“Cuanto más corrupto es el Estado, más numerosas son las leyes”. No lo digo yo, lo decía decía Tácito, historiador, senador, cónsul y gobernador del Imperio Romano a comienzos de nuestra era, lo explica a la perfección Víctor Lapuente, con Carl Dahlstron, en su imprescindible obra «Organizando el Leviatán» . Porque la existencia de un sistema legal complejo, imbricado de requisitos infinitos y de difícil comprensión abona un terreno de juego que favorece el incumplimiento de las normas, la búsqueda de atajos, y la aparición de grietas por las que se cuelan las interpretaciones que facilitan la corrupción.
Porque las leyes no hacen milagros. A pesar de la hiperactividad legislativa que periódicamente envuelve a los responsables políticos, muy guiada por una visión reduccionista que se basa en calificar la productividad de los gobiernos “al peso” de su actividad legislativa (en muchos casos auspiciada por los medios comunicación), dando por buena la teoría de la “motorización legislativa”, de Carl Schmitt, los resultados de las normas, en general, y de las normas en materia de corrupción y buen gobierno, en particular, no avalan este enfoque.
España ocupa el 62 lugar sobre 100 en el Índice de Percepción de la Corrupción de Transparencia Internacional de 2019, el 10 de la Unión Europea y el 30 a nivel mundial. De hecho, en la encuesta especial del Eurobarómetro de 2020 sobre la corrupción, el 94 % de los consultados en España (frente a un 71% de media en la UE) afirma que la corrupción está muy extendida, y el 58 % señaló verse afectado personalmente por la corrupción en su vida cotidiana (frente a la media de un 26% de la UE). Casi nueve de cada diez empresas españolas, hasta el 88 %, consideran que la corrupción en España está bastante o muy extendida, cuando la media de la UE es del 63 %. Un dato demoledor.
Ante esta situación, debemos preguntarnos ¿Qué papel juegan las leyes? La multitud de normas, de todo tipo, leyes, reales-decretos leyes, reales decretos y otros instrumentos como instrucciones, circulares o informes apócrifos, en muchos casos, inconexas con el ordenamiento jurídico, incoherentes e incluso contradictorias con otras normas, crea espacios de inseguridad, océanos de incertidumbre, donde los corruptos, los irregulares, se mueven con comodidad. Es decir, muchas y malas leyes, apoyan la afirmación de Tácito.

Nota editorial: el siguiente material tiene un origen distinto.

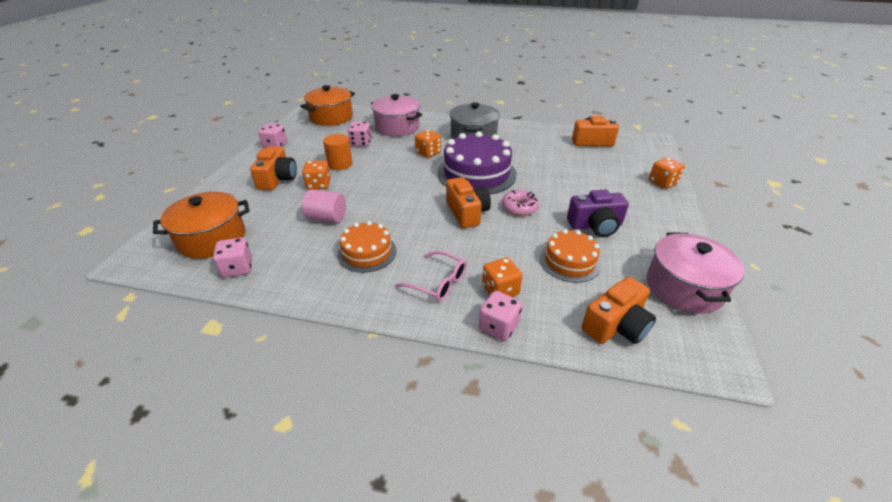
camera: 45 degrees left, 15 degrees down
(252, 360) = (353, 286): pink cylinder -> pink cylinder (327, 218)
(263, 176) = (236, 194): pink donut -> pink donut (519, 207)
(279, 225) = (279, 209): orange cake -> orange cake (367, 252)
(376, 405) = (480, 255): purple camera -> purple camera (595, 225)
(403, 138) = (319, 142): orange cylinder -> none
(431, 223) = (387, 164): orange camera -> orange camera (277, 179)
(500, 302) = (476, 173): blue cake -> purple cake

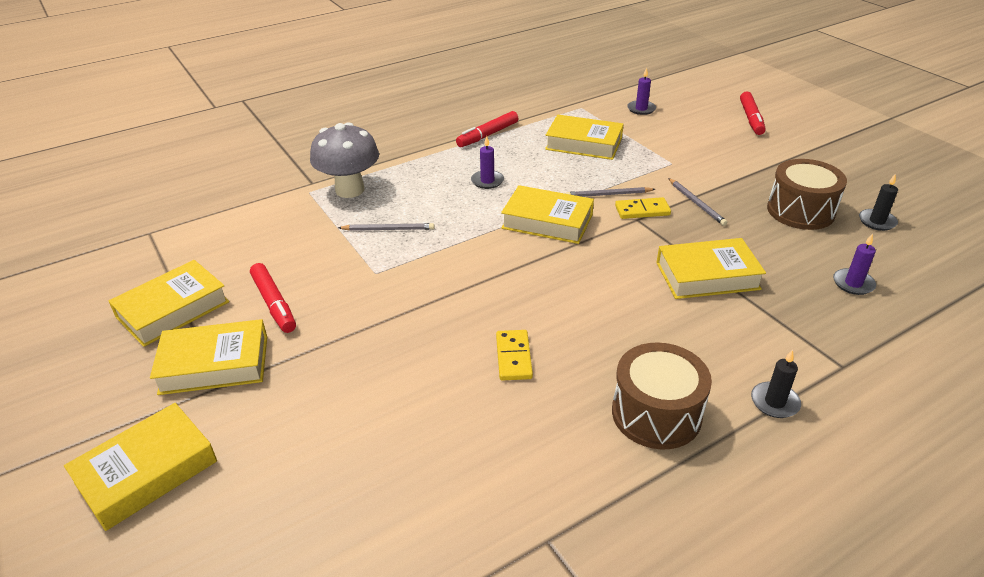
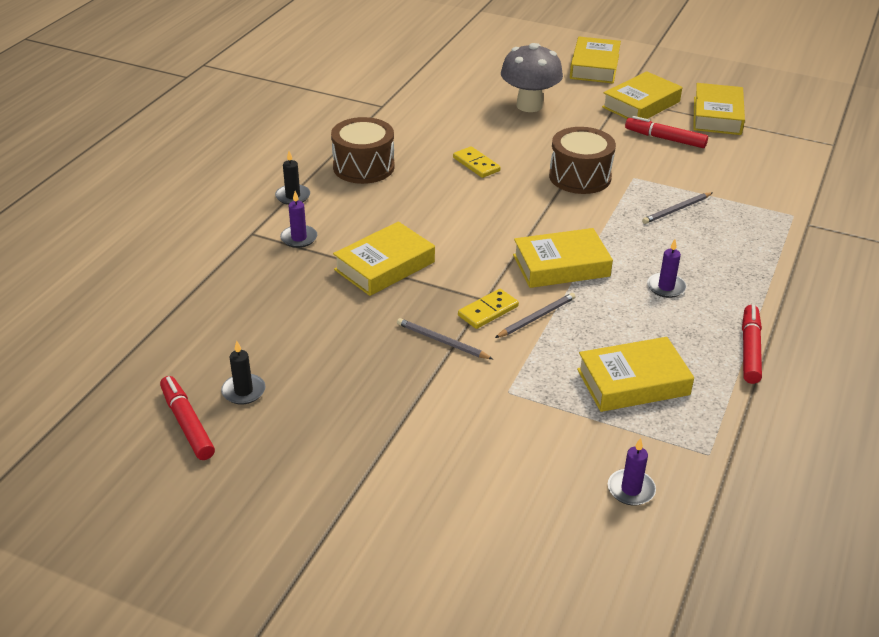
camera: 145 degrees right, 0 degrees up
(350, 190) = (766, 230): grey mushroom -> grey mushroom (529, 105)
(751, 119) = (465, 538): red marker -> red marker (187, 423)
(800, 211) = (330, 374): brown drum -> brown drum (580, 177)
(853, 283) = (256, 304): purple candle -> purple candle (299, 238)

Tal y como nos ha recordado la Comisión Europea, apenas hace 3 meses, en España no hay coherencia entre las normas sobre publicación del patrimonio, conflictos de intereses e incompatibilidades aplicables en los diferentes niveles del Gobierno y categorías de funcionarios de la Administración, normas fundamentales en esta materia. Es decir, que tenemos leyes muy mejorables. El intento de la Ley 39/2015, incluyendo un título específico para la mejora de la calidad regulatoria no parece que haya tenido (de momento) demasiado éxito. Pero tampoco disponemos de una estrategia global de lucha contra la corrupción, ni de estrategias preventivas específicas, ni a nivel autonómico ni local.
No se trata de no tener leyes, pero la buena regulación es todo un arte. Normas como la actual ley de transparencia, que articula un amplio conjunto de obligaciones, sin prever ningún tipo de consecuencias frente a su incumplimiento. Normas que crean órganos de control, atados de pies y manos, que no tienen ninguna capacidad para que ese control sea efectivo, tal y como ha reconocido el GRECO, no son la solución. La Unión Europea lleva años reclamando políticas de “better regulation”, de buena regulación, pero aún queda mucho camino por recorrer: Si queremos aprobar leyes contra la corrupción, leyes de prevención y lucha contra la corrupción, debemos mejorar la forma de hacer las leyes, la calidad normativa.
En un año tan difícil como éste, profundamente marcado por la crisis del coronavirus y la ya presente crisis en todas sus dimensiones, sanitaria, social y económica, la corrupción sigue apareciendo en las primeras posiciones de las preocupaciones de los españoles en las encuestas del CIS, casi a la par que la sanidad. No es una buena noticia. La confianza en las instituciones es una pieza fundamental en el Estado de derecho, y la desconfianza es un lujo que ningún gobierno se puede permitir. Por eso, frente a la corrupción no son necesarias más leyes, sino mejores leyes.
NOTA: Una versión reducida de esta entrada fue publicada en el Faro de Vigo, el 9 de diciembre, Día Internacional contra la Corrupción (disponible aquí).